According to a European project, using biomass helps to create jobs in rural areas

A EU-funded research in the framework of the International Year of Forests, the LEDDRA project, points out that using the biomass of abandoned areas and farms that respect the conservation of resources helps provide and maintain work and income for people living in these areas. The research focuses in fighting against desertification in dry forests and agricultural lands that dot the Mediterranean region and China.

The LEDDRA ('Land and ecosystem degradation and desertification: assessing the fit of responses') project, an effort that fuels the initiative of the International Year of Forests, is backed with almost €3.1 million under the Environment Theme of the EU's Seventh Framework Programme (FP7). According to the researchers, efforts to suppress the process by which land becomes increasingly arid until no vegetation grows will effectively bolster economic development and create jobs in rural areas.

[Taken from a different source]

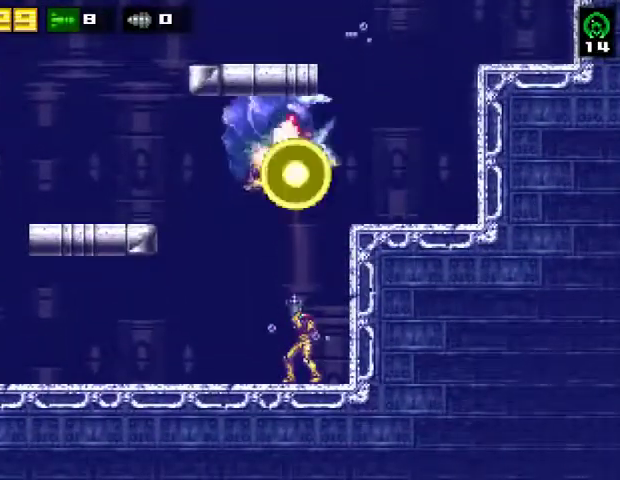
{"buttons": ["DPAD_LEFT"], "right_stick": "center", "events": [[267, "R2", "down"], [300, "DPAD_LEFT", "down"], [467, "R2", "up"]]}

The project partners are using an integrated methodology to deal with and respond to environmental, socioeconomic and institutional conditions that contribute to or detract from sustainable land management and societal welfare. The team is also assessing the associated costs and benefits to diverse stakeholders, barriers to and opportunities for adoption, and knowledge transfer processes.

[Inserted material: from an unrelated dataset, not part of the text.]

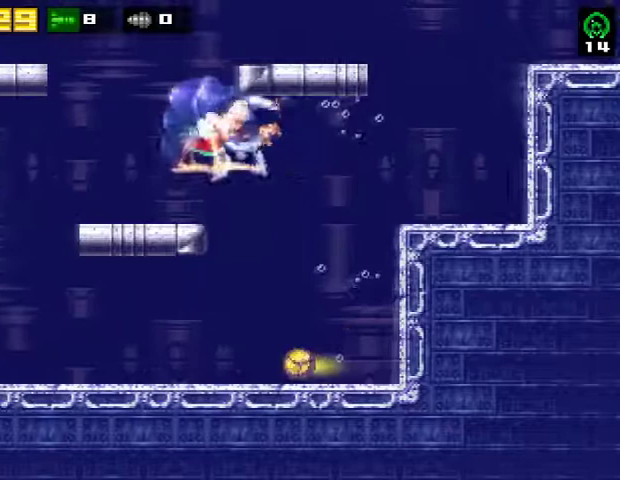
{"buttons": ["DPAD_LEFT"], "right_stick": "center", "events": []}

Specific areas being evaluated by the LEDDRA project are found in China, Greece, Italy, Morocco, Portugal and Spain. The partners have already found that highly intensive agricultural practices, based on chemical agriculture, lead to soil degradation and speed up the loss of soil. In addition, using various strategies to protect the soil and increase the quality of soil and water would be advantageous for these regions. Among the strategies proposed by LEDDRA project, there are to protect the areas are preventing overgrazing, maintaining traditional irrigation, following a type of agriculture based on recycled organic matter and ensuring that no urbanisation takes place on agricultural and forest lands.